Selected text
===============
# Piano reductions for Tchaikovsky ballet suites: discussion and recommendation



## kylecheng

There are a number of recordings for the piano reduction of the three Tchaikovsky ballet suites.

Ones I have listened to or sampled include (all of them are for four hands):

Aurora Duo, Naxos: SL (arr. Langer), SB (arr. Rachmaninov), NC (arr. Esipoff)
Argerich and Economou, DG: NC (arr. Economou)
Kodama sisters, Pentatone: SL (arr. Langer), SB (arr. Rachmaninov), NC (arr. Arensky)
*** note: SL: Swan Lake; SV: the Sleeping Beauty: NC: the Nutcracker

As shown, there are multiple versions of piano reduction for the Nutcracker. The aforementioned arrangements were all based on the op.71a suite. Yet another very interesting version I know of is arranged by Pletnev and features a different set of excerpts. I only know of one recording of this arranged version:

Dariescu, Signum classics: NC (arr. Pletnev)
===============
(Data for intrinsic matrix estimation)
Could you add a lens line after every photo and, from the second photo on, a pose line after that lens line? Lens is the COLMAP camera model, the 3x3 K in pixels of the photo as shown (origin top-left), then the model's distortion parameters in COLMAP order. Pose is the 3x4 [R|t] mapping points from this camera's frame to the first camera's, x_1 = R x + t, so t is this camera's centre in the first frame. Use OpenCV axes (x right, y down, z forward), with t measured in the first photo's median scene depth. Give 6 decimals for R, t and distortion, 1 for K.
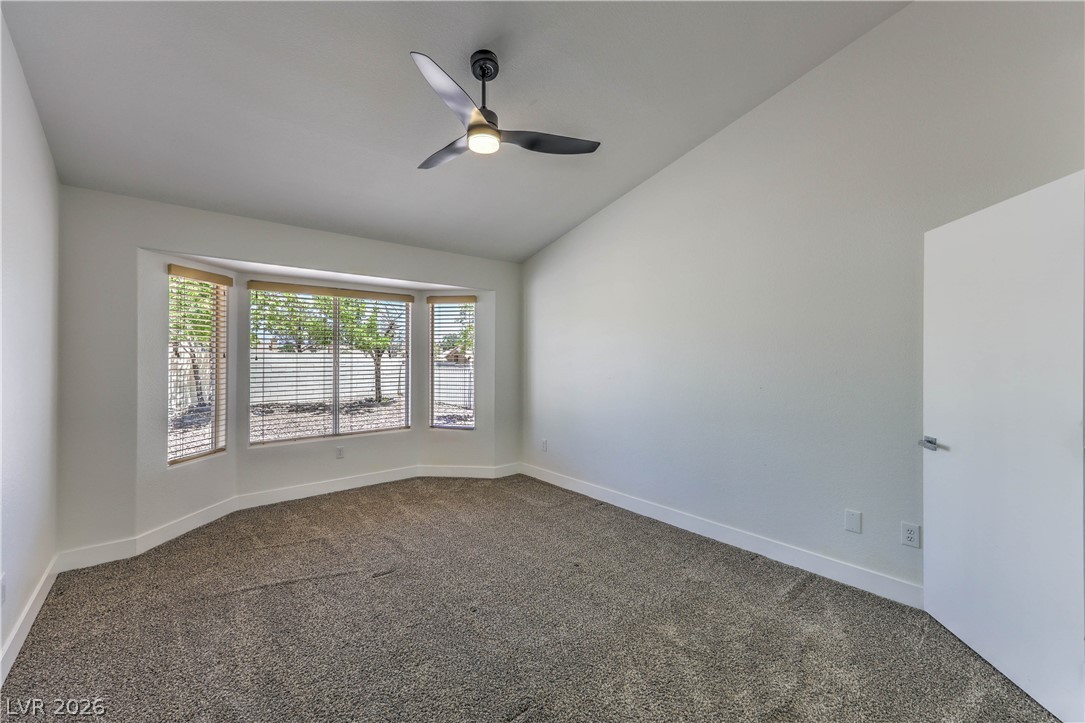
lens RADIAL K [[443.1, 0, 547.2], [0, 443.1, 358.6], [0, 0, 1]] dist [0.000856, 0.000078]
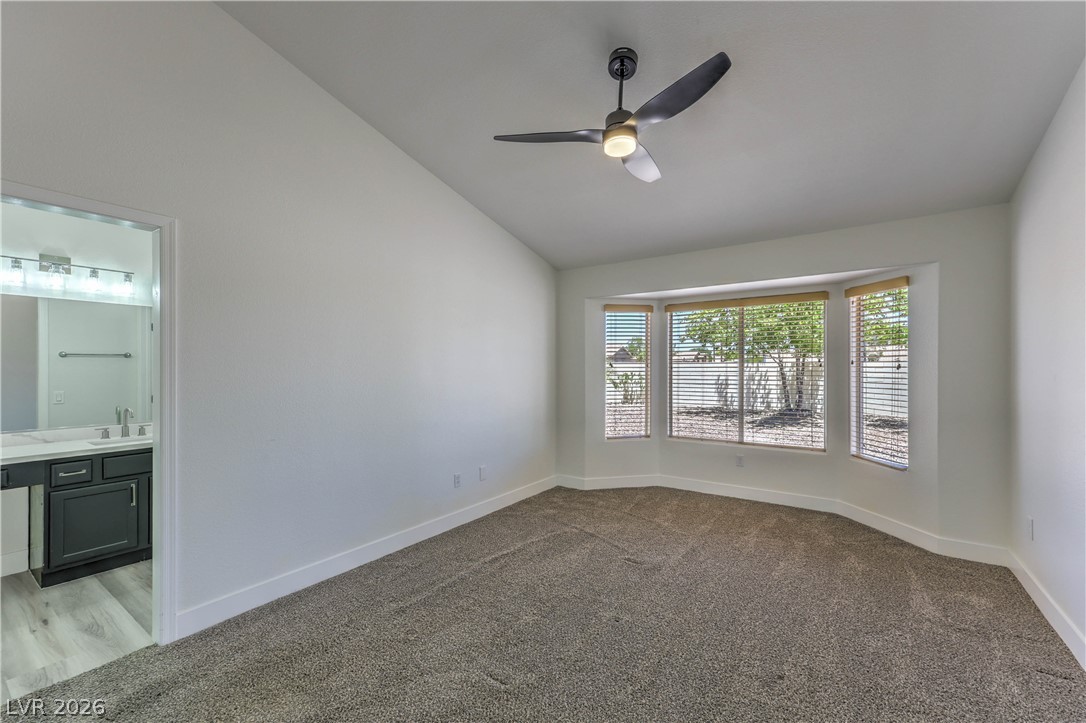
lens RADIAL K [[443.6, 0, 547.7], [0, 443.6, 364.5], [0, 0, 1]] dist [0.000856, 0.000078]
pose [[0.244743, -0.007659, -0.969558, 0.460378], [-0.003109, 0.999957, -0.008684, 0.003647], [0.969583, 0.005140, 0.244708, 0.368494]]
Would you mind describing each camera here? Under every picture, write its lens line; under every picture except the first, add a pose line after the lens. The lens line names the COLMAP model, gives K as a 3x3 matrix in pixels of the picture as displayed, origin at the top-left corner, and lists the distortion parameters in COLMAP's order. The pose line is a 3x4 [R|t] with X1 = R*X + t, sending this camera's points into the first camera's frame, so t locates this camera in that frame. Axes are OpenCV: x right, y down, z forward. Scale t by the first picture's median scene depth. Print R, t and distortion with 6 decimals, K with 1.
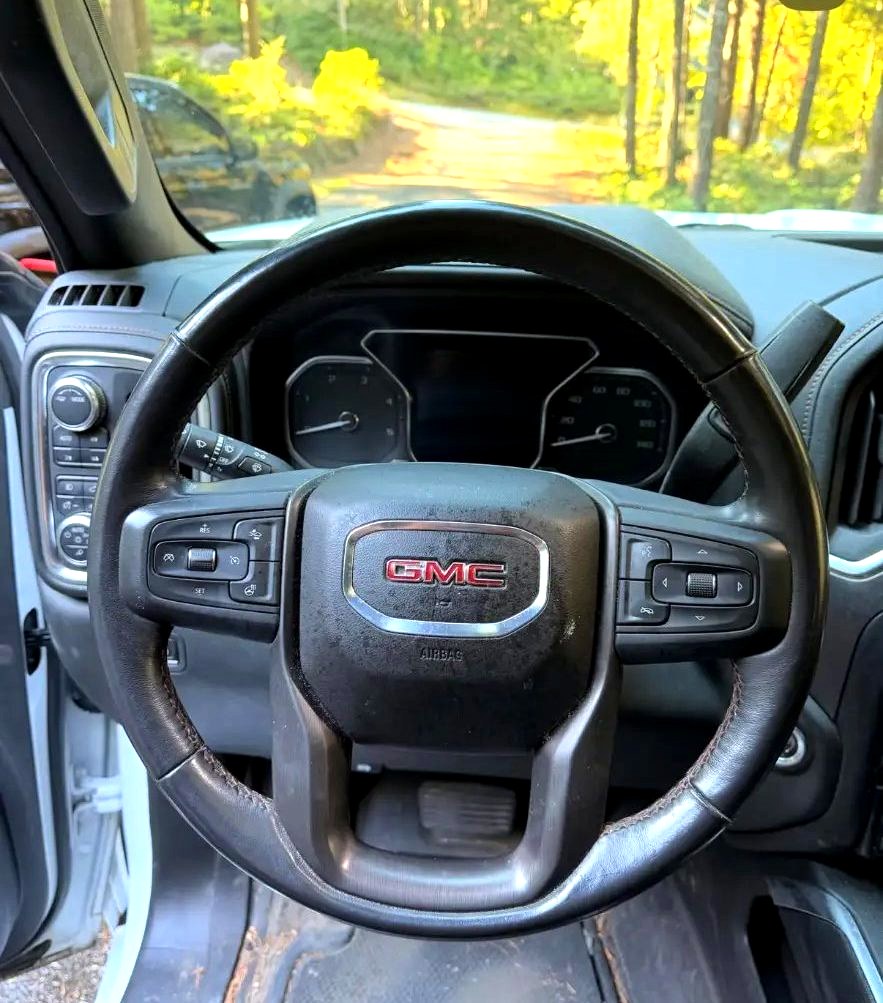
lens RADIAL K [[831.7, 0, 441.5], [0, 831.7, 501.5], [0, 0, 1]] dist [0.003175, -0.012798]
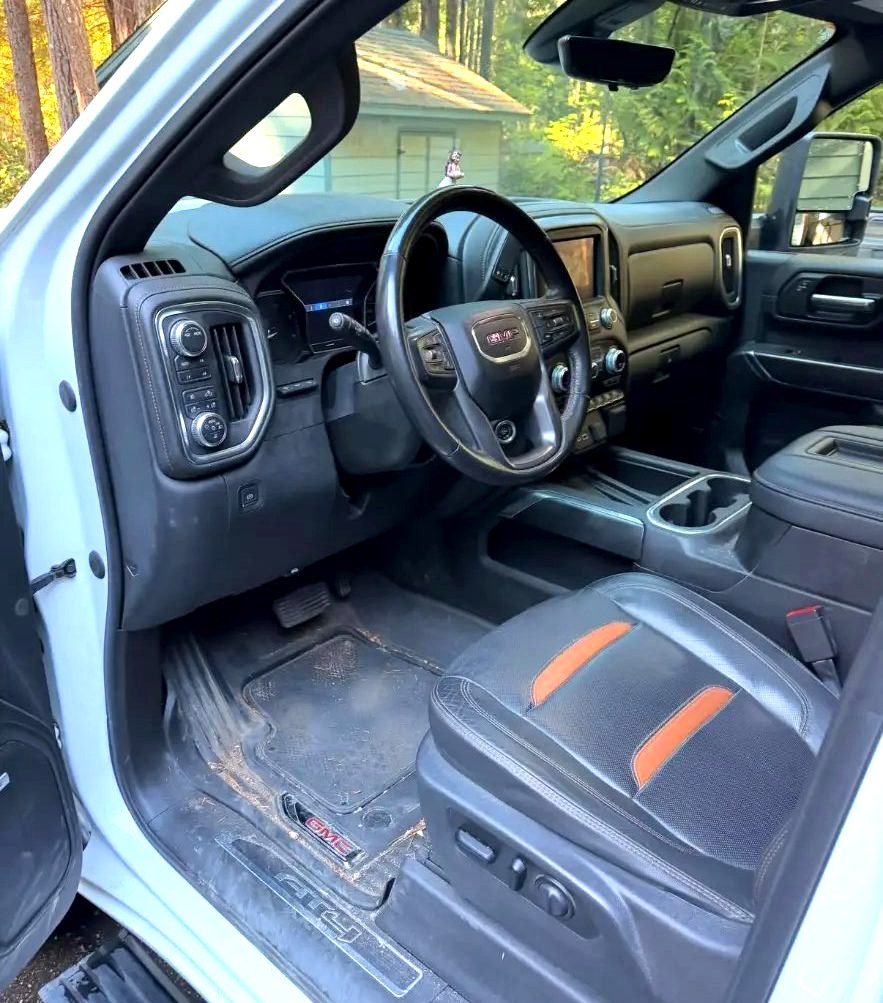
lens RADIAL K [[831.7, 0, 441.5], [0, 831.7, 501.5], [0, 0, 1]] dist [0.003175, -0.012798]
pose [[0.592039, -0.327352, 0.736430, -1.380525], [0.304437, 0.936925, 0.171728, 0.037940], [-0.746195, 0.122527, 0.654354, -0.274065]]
===============
Task requirements
A) Based on the post about Tchaikovsky piano reductions, decide whether each statement agrees with it: (i) the recordings the poster listened to or sampled are all for four hands; (ii) the Kodama sisters recorded a Nutcracker arranged by Esipoff; (iii) the Pletnev arrangement uses the same excerpts as the op.71a suite. Answer each with yes or no and quote the deciding words.
B) Reproduce word for word the portion of the post about Tchaikovsky piano reductions starting with "## kylecheng" and going on through "NC (arr. Economou)".

Results of the tasks
A)
(i) Yes: "all of them are for four hands"
(ii) No: "Kodama sisters, Pentatone: SL (arr. Langer), SB (arr. Rachmaninov), NC (arr. Arensky)"
(iii) No: "arranged by Pletnev and features a different set of excerpts"

B)
## kylecheng

There are a number of recordings for the piano reduction of the three Tchaikovsky ballet suites.

Ones I have listened to or sampled include (all of them are for four hands):

Aurora Duo, Naxos: SL (arr. Langer), SB (arr. Rachmaninov), NC (arr. Esipoff)
Argerich and Economou, DG: NC (arr. Economou)